Cariann then underwent chemotherapy, radiation therapy and multiple surgeries including a radical mastectomy, lymph node dissection, and neurosurgery to remove a metastatic brain lesion. Her only hope is that she will be alive long enough to see her daughter, Jamie, get married in September — just four months from when we met. “I will be there, even if they have to chain me to the wall or bring me in a hospital bed!” Cariann jokes.

According to the National Cancer Institute, since mammography screening became widespread in the 1980's, the U.S. breast cancer death rate has dropped by nearly 40%. In 2018 alone, a study reported that 46,000 lives were saved.

In 2006 and 2019, the United States Preventative Task Force (USPSTF) released breast cancer screening guidelines recommending screening mammograms beginning at age 50 every 2 years. This was a significant departure from guidelines of multiple leading organizations including the American Medical Association, the National Comprehensive Cancer Network and the American College of Radiology/Society of Breast Imaging who continue to recommend breast cancer screening every year beginning at age 40.

The USPSTF justified their recommendations that the “harms” of screening (discomfort from the exam, anxiety from an abnormal result, or chance of a false positive exam necessitating additional testing), biopsy, and chance of over-diagnosing (detecting a non-life threatening cancer) outweigh the benefit of saving lives. What the USPSTF didn’t consider is when a breast cancer is detected in its early stages, patients have more options to choose less invasive treatments such as less extensive surgery and less incapacitating chemotherapy. The USPSTF also does not acknowledge the grief, financial burden, or morbidity of late stage cancer diagnosis.

“They wouldn’t pay for my screening mammogram,” Cariann continues, “but look at how much all this treatment is costing now.”

And she’s right. The average cost of a screening mammogram in $100. The average cost of treating stage IV breast cancer, or cancer that has spread to distant organs of the body, is $182,655 two years after diagnosis. This is in stark contrast to treating an early diagnosis of cancer at a cost of $71,909 - $97,066.

Many breast cancer organizations have supported placing a delay called the PALS (Protecting Access to Lifesaving Screenings) Act to prevent the USPSTF breast cancer screening guideline change.
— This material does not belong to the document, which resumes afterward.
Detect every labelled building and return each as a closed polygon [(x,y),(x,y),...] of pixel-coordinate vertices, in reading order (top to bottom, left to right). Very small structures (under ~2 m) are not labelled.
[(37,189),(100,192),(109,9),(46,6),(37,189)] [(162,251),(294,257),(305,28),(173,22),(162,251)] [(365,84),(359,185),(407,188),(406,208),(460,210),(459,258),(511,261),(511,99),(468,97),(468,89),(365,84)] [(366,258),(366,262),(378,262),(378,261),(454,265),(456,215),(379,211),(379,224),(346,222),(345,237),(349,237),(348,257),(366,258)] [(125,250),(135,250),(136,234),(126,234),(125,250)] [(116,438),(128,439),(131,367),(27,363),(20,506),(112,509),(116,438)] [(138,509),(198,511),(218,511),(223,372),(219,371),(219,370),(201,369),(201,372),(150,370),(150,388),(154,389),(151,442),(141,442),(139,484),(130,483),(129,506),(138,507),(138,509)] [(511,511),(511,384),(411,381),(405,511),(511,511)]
This postponement has been renewed before but is now set to expire again in 2020. If the USPSTF recommendations are used for purposes of insurance coverage mandates, insurance plans will no longer be required to cover annual mammography placing thousands of women at risk of breast cancer death.
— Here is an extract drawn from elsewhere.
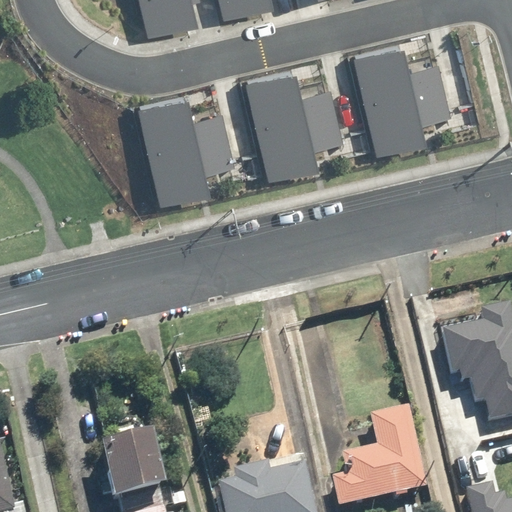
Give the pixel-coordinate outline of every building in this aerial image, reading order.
[(199,0),(145,0),(151,28),(203,17),(199,0)] [(223,0),(226,11),(275,0),(223,0)] [(410,38),(358,50),(379,149),(432,137),(427,115),(453,110),(442,58),(416,63),(410,38)] [(334,82),(307,88),(302,64),(248,76),(269,173),(323,161),(319,141),(346,135),(334,82)] [(237,161),(225,107),(200,112),(194,88),(142,99),(163,197),(216,186),(211,166),(237,161)] [(483,320),(443,330),(456,385),(469,382),(475,406),(484,404),(488,421),(511,415),(511,315),(509,302),(480,309),(483,320)] [(409,408),(370,415),(376,448),(345,454),(349,473),(332,476),(337,506),(424,490),(409,408)] [(163,511),(159,488),(165,487),(154,434),(135,438),(133,426),(110,430),(112,442),(103,444),(114,499),(119,498),(121,511),(163,511)] [(0,511),(14,511),(13,505),(0,447),(0,511)] [(218,473),(225,511),(313,511),(302,456),(218,473)] [(495,495),(492,484),(463,491),(468,511),(511,511),(511,500),(504,503),(502,493),(495,495)] [(13,505),(14,511),(29,511),(27,502),(13,505)]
When you meet someone who is suffering because she was told she could only have a mammogram when it was too late, everyone will agree: if a woman is thoroughly educated about the negative effects of screening and still decides to have the mammogram, she should be able to make that decision without a financial burden.

“What right do these people have to say when you can do something and when you can’t do something. This is your body,” says Cariann. “You need to have it done at 40. Period. I mean you never know, it could have prevented all of this.”

Cariann never had the chance to see Jamie get married. She died on June 23, just three months before the ceremony. And although Cariann didn’t get to choose to have a mammogram even when she knew something was wrong with her body, hopefully her story and others like it will continue to allow other women to be given that life-saving opportunity.